【ラスト数百メートル】
高校生達3人がすさまじいスパートで前をいく。多分キロ3分切っているぐらいの速度だろう。こちらも必死で追いかけるがキロ3分10秒ぐらいまで上げるのが精いっぱい。前を行く高校生達からじりじりと離されていく。
そうだよなあ、彼らは本来10kmなら32分-33分、5kmなら15分台で走るようなランナーだ。このぐらいの末脚は当然持ち合わせている。元々の実力からして相手の方が上だったということなのだろう。ただそれでも諦めたくないから、とにかく必死で前を追う。
この時、そういえばと思って後ろを振り返ってみると、一度突き放したはずの若人ランナー(20代半ばぐらいで5kmは16分30秒ぐらい)が3000m9分15秒の健脚を活かして猛烈に追い上げてきているのが見えた。このランナーの追い上げもすさまじい。こちらがキロ3分10秒ぐらいで走っていても、じりじりと差が詰まってきているのだから、多分この若人ランナーもキロ3分切るぐらいでスパートしているのではなかろうか。
前も後ろもキロ3分切りの世界・・・何だろう、ほのぼのとした復帰戦にするつもりだったんだけど、次元の違う世界に無理やりアラフォーおじさんが放り込まれた感じだ(笑)。つうかなんなんだよこの草レース、市立船橋とか八千代松陰とか、このわけわかんねえスパートとか。もっとおじさんにやさしくしようぜ(笑)。

生データ:
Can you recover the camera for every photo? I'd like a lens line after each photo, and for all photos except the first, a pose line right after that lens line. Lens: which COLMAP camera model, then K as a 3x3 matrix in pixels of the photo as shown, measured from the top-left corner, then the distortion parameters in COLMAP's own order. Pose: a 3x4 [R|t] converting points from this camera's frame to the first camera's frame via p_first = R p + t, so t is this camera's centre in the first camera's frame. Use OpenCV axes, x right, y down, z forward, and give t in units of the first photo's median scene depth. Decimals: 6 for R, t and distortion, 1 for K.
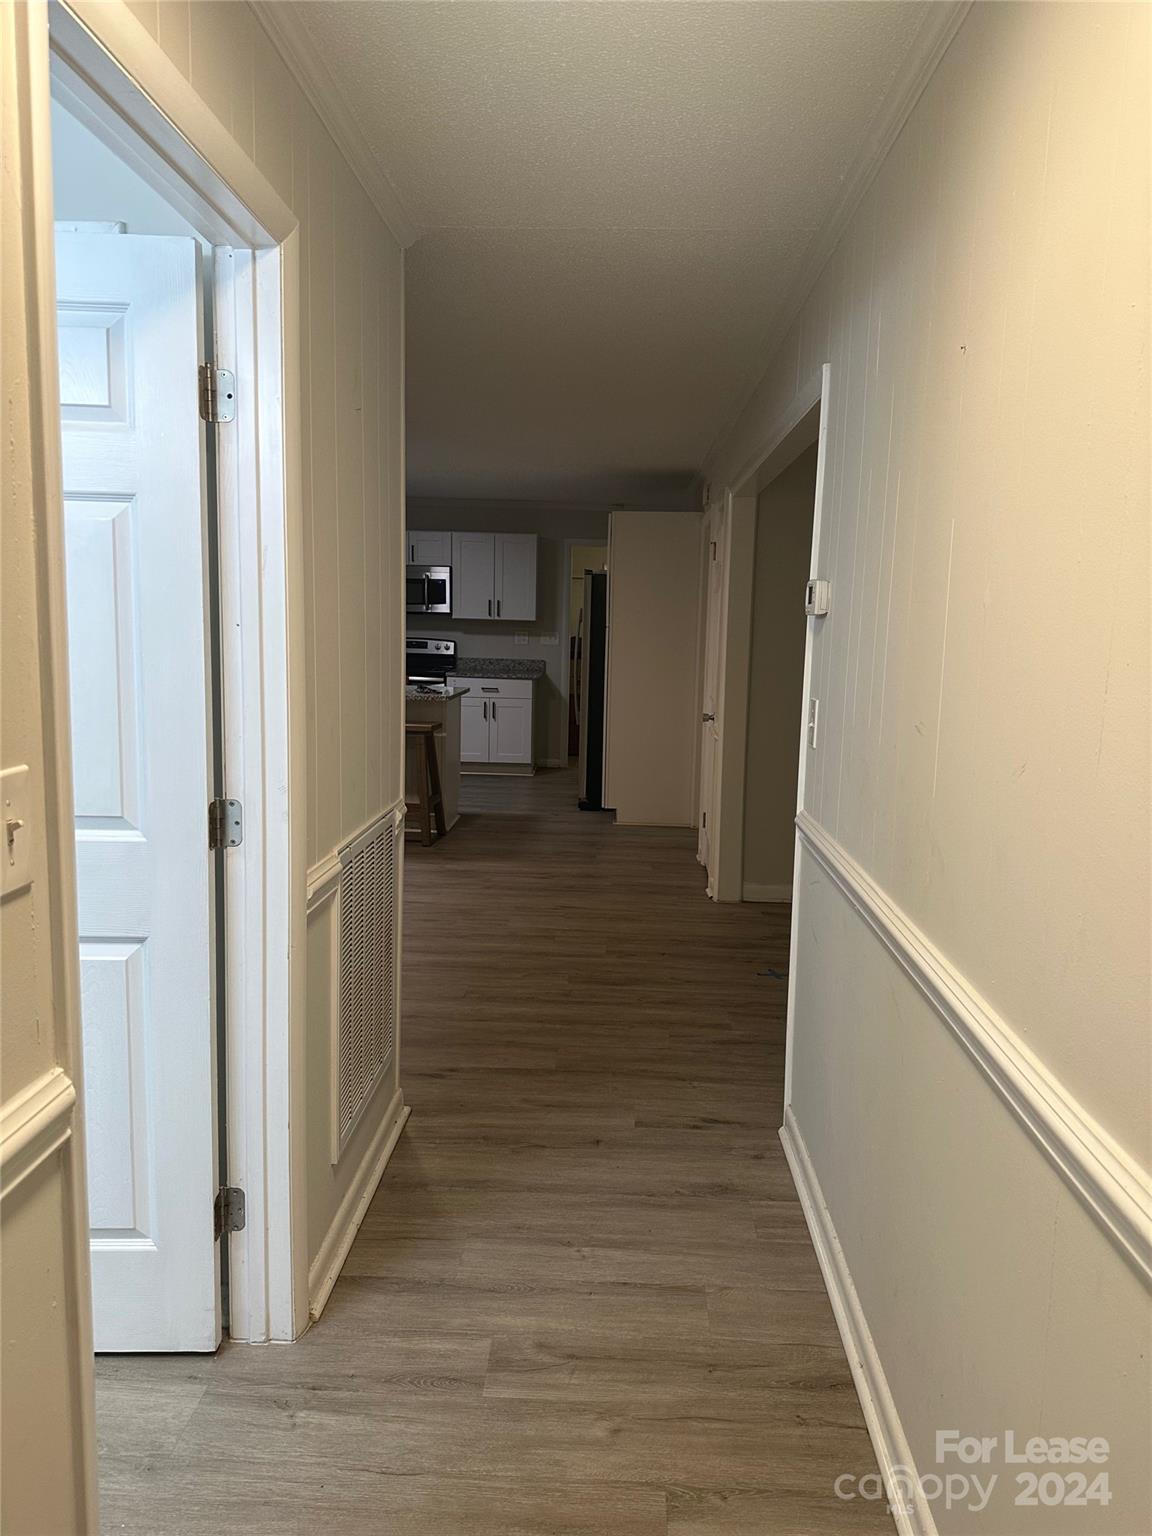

作業指示:
草レースのラスト数百メートルを語る文章を、最後の一文の後から書き継いでください。

作業結果:
【2年前の自分と1年前の自分を超えろ】
あと数百メートル。あと数百メートル頑張ればゴールだ。あの猛暑の大井リレマラを思い出す苦しさ。
フィニッシュ地点の学校グランドに入る。もうあとフィニッシュまで300mぐらいだろうか。手元の腕時計を見る。このままいけば去年の習志野マラソンでのタイム(34分51秒)よりも明らかに速いタイムでゴールできそうだ。それは1年前の自分に勝つことを意味する。
そしてこのまま若人ランナーから逃げ切れば、2年前の船橋市民マラソンの雪辱を果たすことにもなるし、2年前の自分に勝つことをも意味する。
しっかりと集中して、最後に一度後ろとの距離を確認し、このまま自分が逃げ切れることを確信した上でフィニッシュ地点横にいる嫁に向かってガッツポーズをしたままゴール。
手元の腕時計を見る。タイムは34分31秒(キロ3分27秒)。
良かった。去年よりも20秒ぐらい速いタイム。そしてあの若人ランナーにも勝った。2年前の雪辱を果たした。おれは1年前の自分と2年前の自分に勝ったんだと思う。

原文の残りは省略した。